Masibag Angelique N, Bergin Christopher J, Haebe Joshua R, Zouggar Aïcha, Shah Muhammad S, Sandouka Tamara, Mendes da Silva Amanda, Desrochers François M, Fournier-Morin Aube, Benoit Yannick D
Department of Cellular and Molecular Medicine, University of Ottawa, Ottawa, ON K1H 8M5, Canada.
iScience. 2021 Nov 14;24(12):103442. doi: 10.1016/j.isci.2021.103442. eCollection 2021 Dec 17.

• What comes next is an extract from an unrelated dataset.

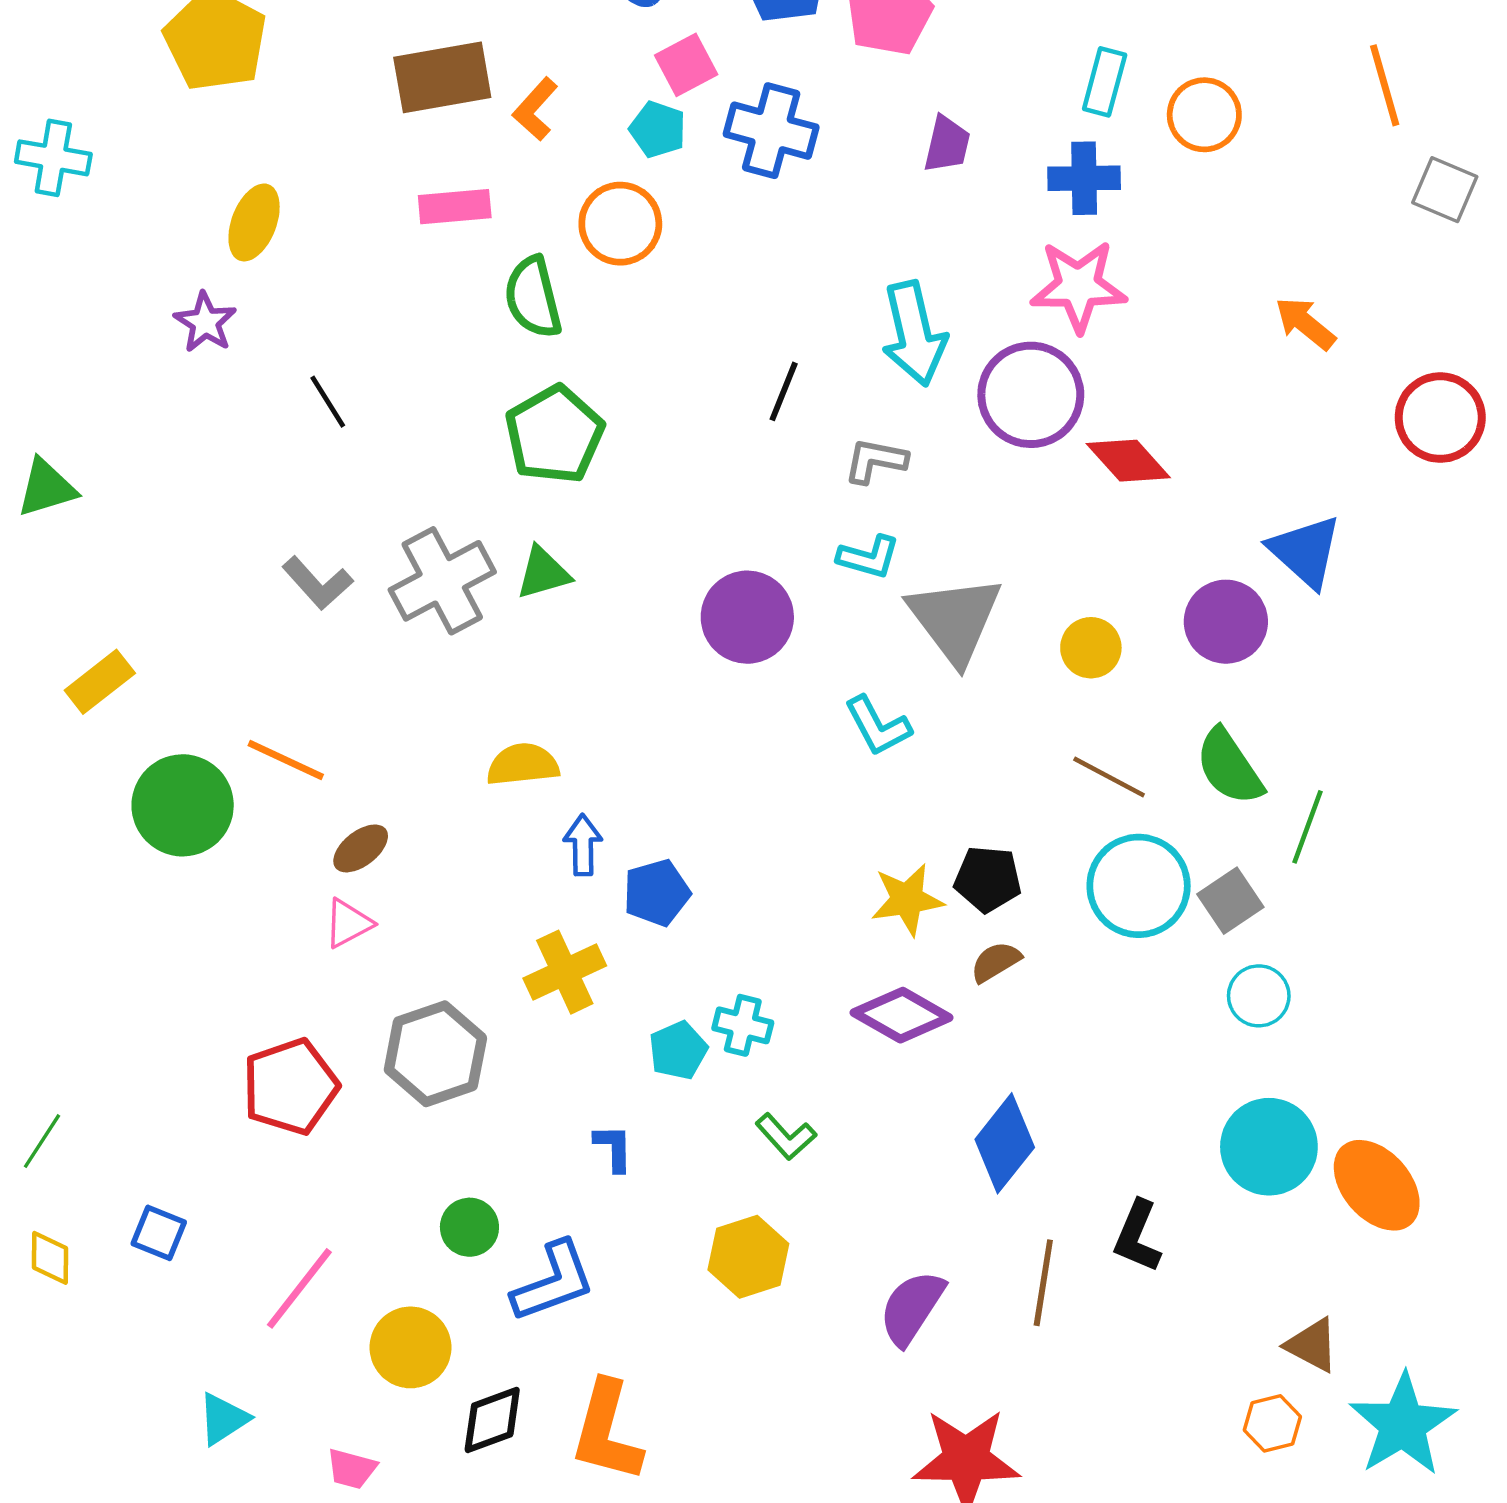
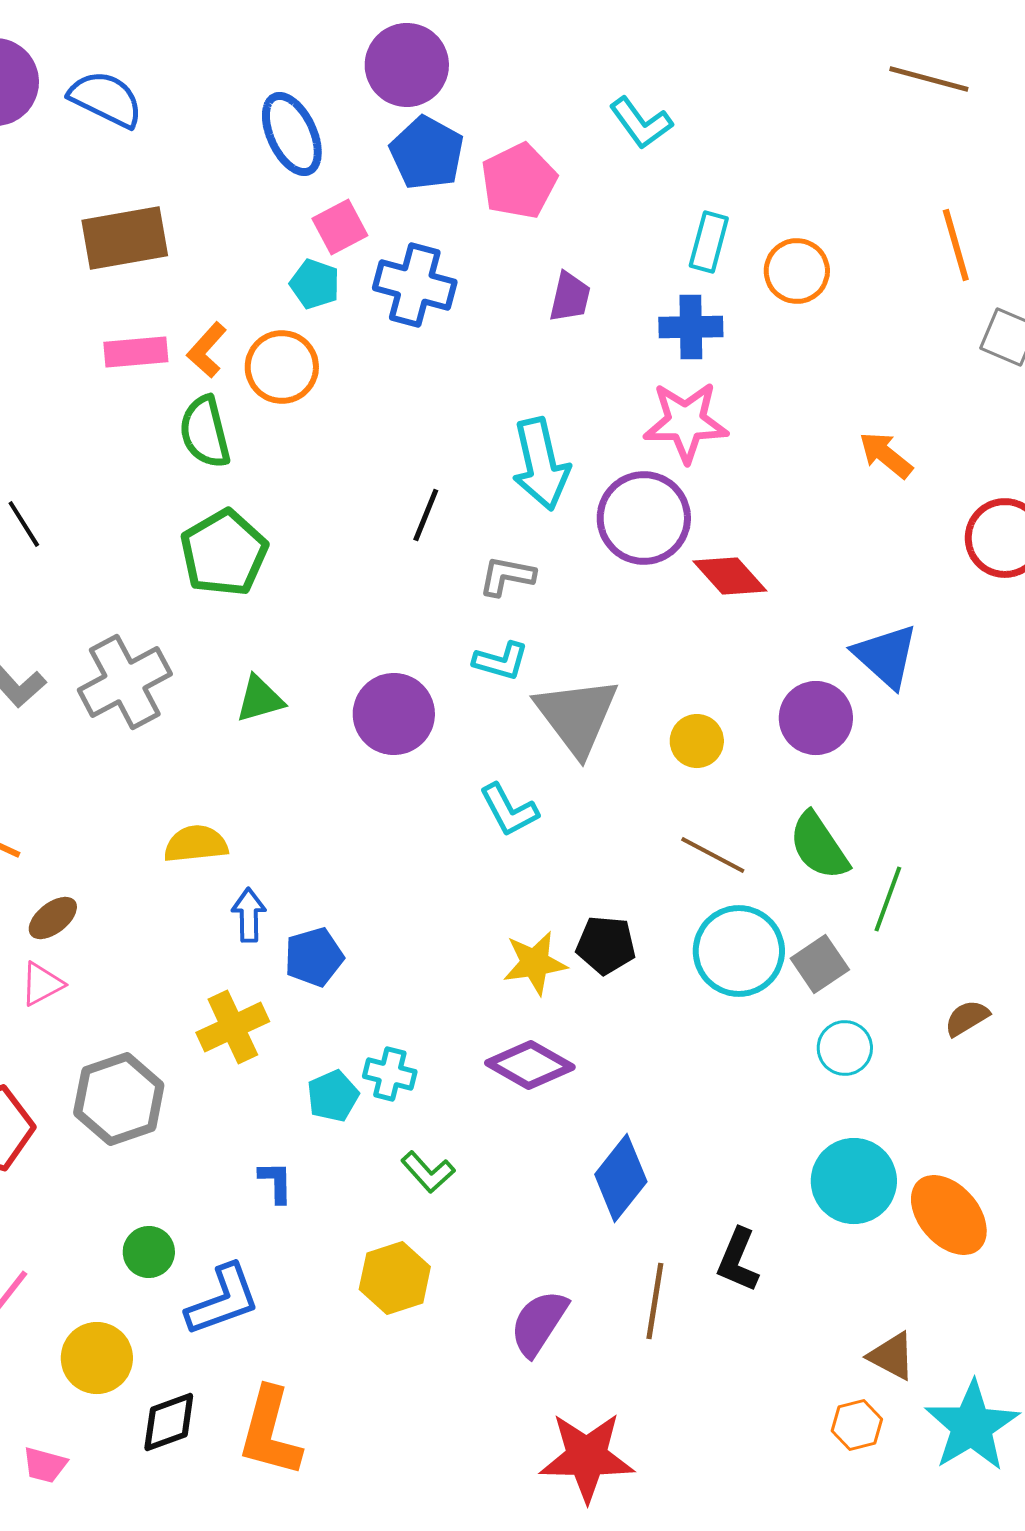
orange L-shape: (535, 109) -> (207, 350), moved
green triangle: (543, 573) -> (260, 699), moved
brown semicircle: (996, 962) -> (967, 1018), moved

Cancer stem cells (CSCs) are documented to play a key role in tumorigenesis and therapy resistance. Despite significant progress in clinical oncology, CSC reservoirs remain elusive and difficult to eliminate. Reverse-turn peptidomimetics were characterized as disruptors of CBP/beta-Catenin interactions and represent a promising avenue to curb hyperactive canonical Wnt/beta-Catenin signaling in CSCs. Recent studies suggested Sam68 as a critical mediator of reverse-turn peptidomimetics response in CSC populations. Using computational and biochemical approaches we confirmed Sam68 as a primary target of reverse-turn peptidomimetics. Furthermore, we executed an drug discovery pipeline to identify yet uncharacterized reverse-turn peptidomimetic structures displaying superior anti-CSC activity in transformed pluripotent and colorectal cancer cell models. Thus, we identified YB-0158 as a reverse-turn peptidomimetic small molecule with enhanced translational potential, altering key hallmarks of human colorectal CSCs in patient-derived organoids and serial tumor transplantation.
癌症干细胞(CSCs)在肿瘤发生和治疗抗性中起着关键作用,这一点已有文献记载。尽管临床肿瘤学取得了重大进展,但癌症干细胞库仍然难以捉摸且难以消除。反向转折肽模拟物被表征为CBP/β-连环蛋白相互作用的破坏剂,是抑制癌症干细胞中过度活跃的经典Wnt/β-连环蛋白信号传导的一个有前景的途径。最近的研究表明,Sam68是癌症干细胞群体中反向转折肽模拟物反应的关键介质。我们使用计算和生化方法证实Sam68是反向转折肽模拟物的主要靶点。此外,我们执行了一个药物发现流程,以识别在转化的多能和结肠癌细胞模型中显示出卓越抗癌症干细胞活性的尚未表征的反向转折肽模拟物结构。因此,我们确定YB-0158是一种具有增强转化潜力的反向转折肽模拟小分子,可改变患者来源的类器官和连续肿瘤移植中人类结肠癌症干细胞的关键特征。